Multiple Stochastic Prompt Tuning for Few-shot Adaptation under Extreme Domain Shift
This addresses the challenge of few-shot learning under extreme domain shifts for real-world deployment where all classes must be processed at once, representing an incremental improvement over existing methods.
The paper tackles the problem of adapting foundation vision-language models like CLIP to datasets with extreme distribution shifts using only a few labeled examples, proposing MIST (Multiple Stochastic Prompt Tuning) to handle all classes simultaneously, and shows effectiveness through experiments with state-of-the-art comparisons.

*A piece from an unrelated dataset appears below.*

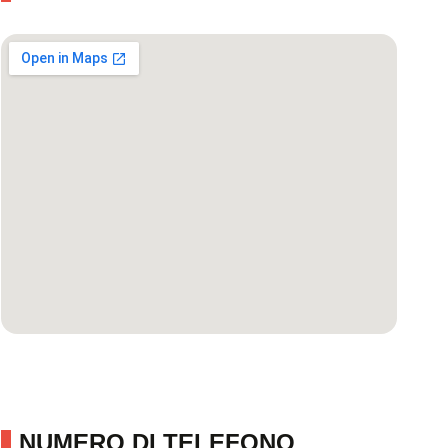
NUMERO DI TELEFONO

Foundation Vision-Language Models (VLMs) like CLIP exhibit strong generalization capabilities due to large-scale pretraining on diverse image-text pairs. However, their performance often degrades when applied to target datasets with significant distribution shifts in both visual appearance and class semantics. Recent few-shot learning approaches adapt CLIP to downstream tasks using limited labeled data via adapter or prompt tuning, but are not specifically designed to handle such extreme domain shifts. Conversely, some works addressing cross-domain few-shot learning consider such domain-shifted scenarios but operate in an episodic setting with only a few classes per episode, limiting their applicability to real-world deployment, where all classes must be handled simultaneously. To address this gap, we propose a novel framework, MIST (Multiple Stochastic Prompt Tuning), for efficiently adapting CLIP to datasets with extreme distribution shifts using only a few labeled examples, in scenarios involving all classes at once. Specifically, we introduce multiple learnable prompts per class to effectively capture diverse modes in visual representations arising from distribution shifts. To further enhance generalization, these prompts are modeled as learnable Gaussian distributions, enabling efficient exploration of the prompt parameter space and reducing overfitting caused by limited supervision. Extensive experiments and comparisons with state-of-the-art methods demonstrate the effectiveness of the proposed framework.